I personally have not noticed any problems, but should I contact the law firm to do an investigation of my unit? I am now worried that I may have a problem with my new home.
Hello E. Schwartz,
First, let me be clear that I am not an attorney, so this should not be considered legal advice. That said, throughout my career as a real estate professional, I have seen these types of mass-mailings to homeowners in newer communities by a small group of law firms “specializing” in construction-defect litigation in an attempt to solicit new business.
The problem is, often these types of class-action construction-defect lawsuits end up doing more harm than good, so I always encourage homeowners to do their due diligence and make sure they know what they are signing up for.
I would like to first address the topic of class-action construction-defect lawsuits and then I will speak to your situation specifically.
Generally speaking, if a homeowner discovers what they feel to be construction-related deficiencies, I encourage them to first contact the builder and schedule an inspection.

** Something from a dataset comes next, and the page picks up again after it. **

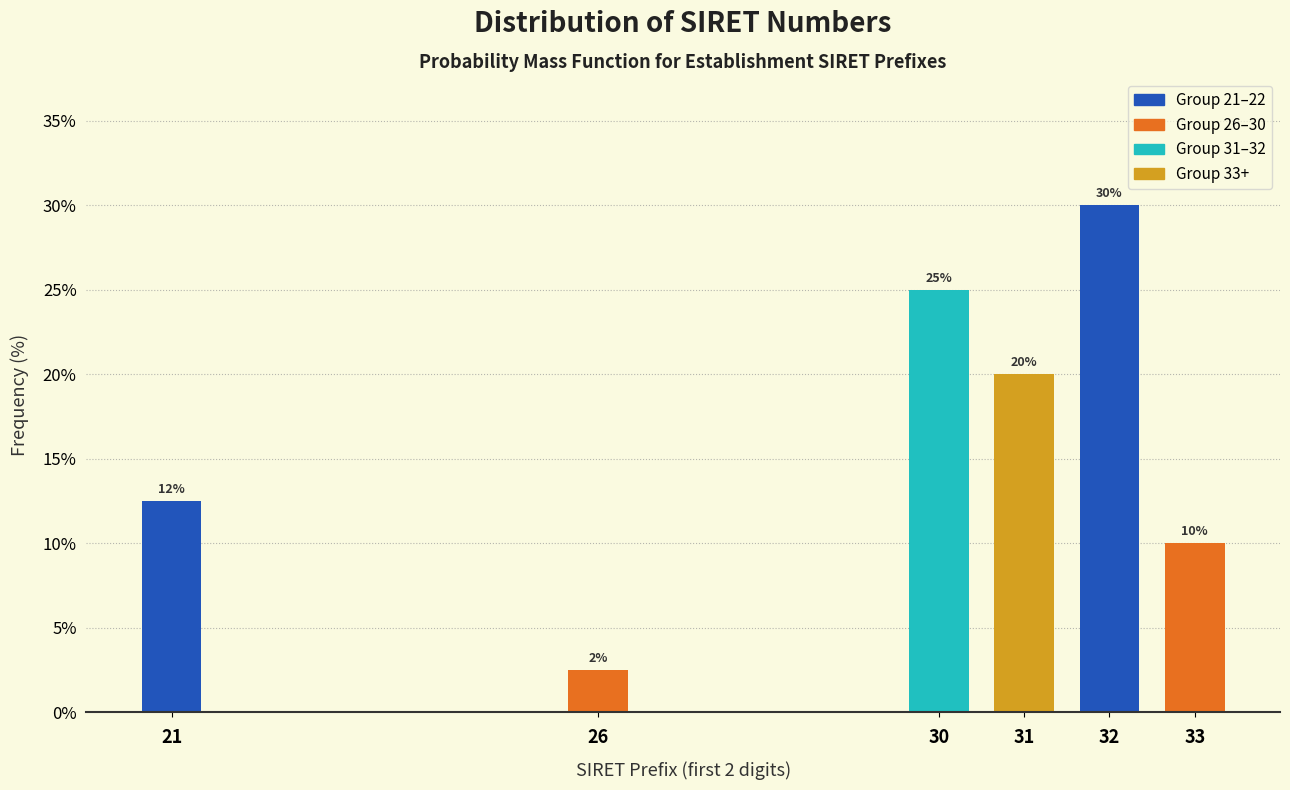

What is the approximate value at 33?

10.0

I have found that most homebuilders are committed to addressing homeowner concerns in a timely manner.
If the homeowner’s efforts to work with the builder to resolve the issue(s) are unsuccessful, and he or she feels justified in pursuing legal action, then by all means, homeowners should do what they feel is necessary to protect their interests.

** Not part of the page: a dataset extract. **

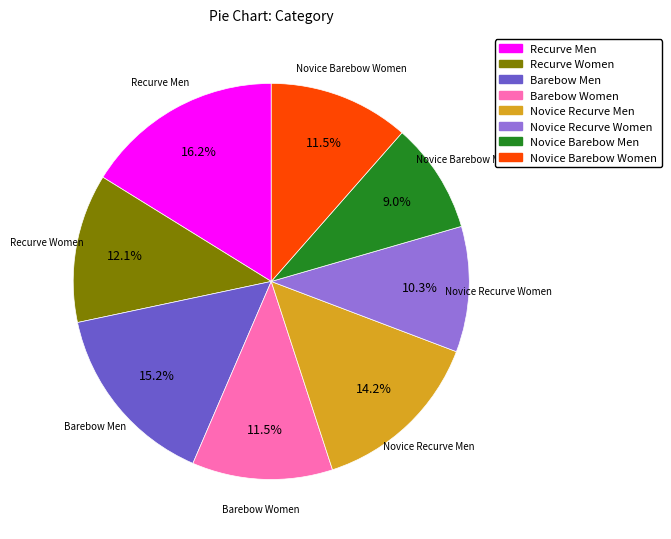

Does Recurve Women account for over 50% of the chart?

No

But I encourage homeowners to always give the builder the opportunity to address any construction concerns before pursuing legal action, while being mindful not to let any statues of limitations pass that might impact their ability to pursue legal recourse in the future.
Additionally, I encourage homeowners to do their due diligence and make sure they understand the potential results of entering into a construction-defect lawsuit.
For instance, many homeowners are not aware that entering into a construction lawsuit will most likely void any existing builder warranties on the home.
Additionally, construction-defect lawsuits are recorded against the property and a matter of public record. It may also be required that owners disclose the lawsuit to future potential buyers, making the property difficult to sell, or creating issues for homeowners trying to refinance.
I have also found that often times the settlement amount is far less than the estimated amount first proposed by attorneys, and sometimes, not enough to cover repairs. You can begin to see why many of these class-action lawsuits end badly for homeowners.
As it relates to your specific situation, I am unclear why you would personally be receiving this type of letter. Because you are an owner in a condominium community, the association, not you personally, owns the building.
As such, the association would have to be the party to initiate and pursue a construction-defect lawsuit. It sounds like the letter is nothing more than a marketing mass-mailer by a law firm trying to drum up business.
If you discover what you feel may be construction-related deficiencies, contact your association and ask them to have the building inspected.
The association should then consult with the builder and whatever other independent experts they feel necessary to determine whether there is actually a problem.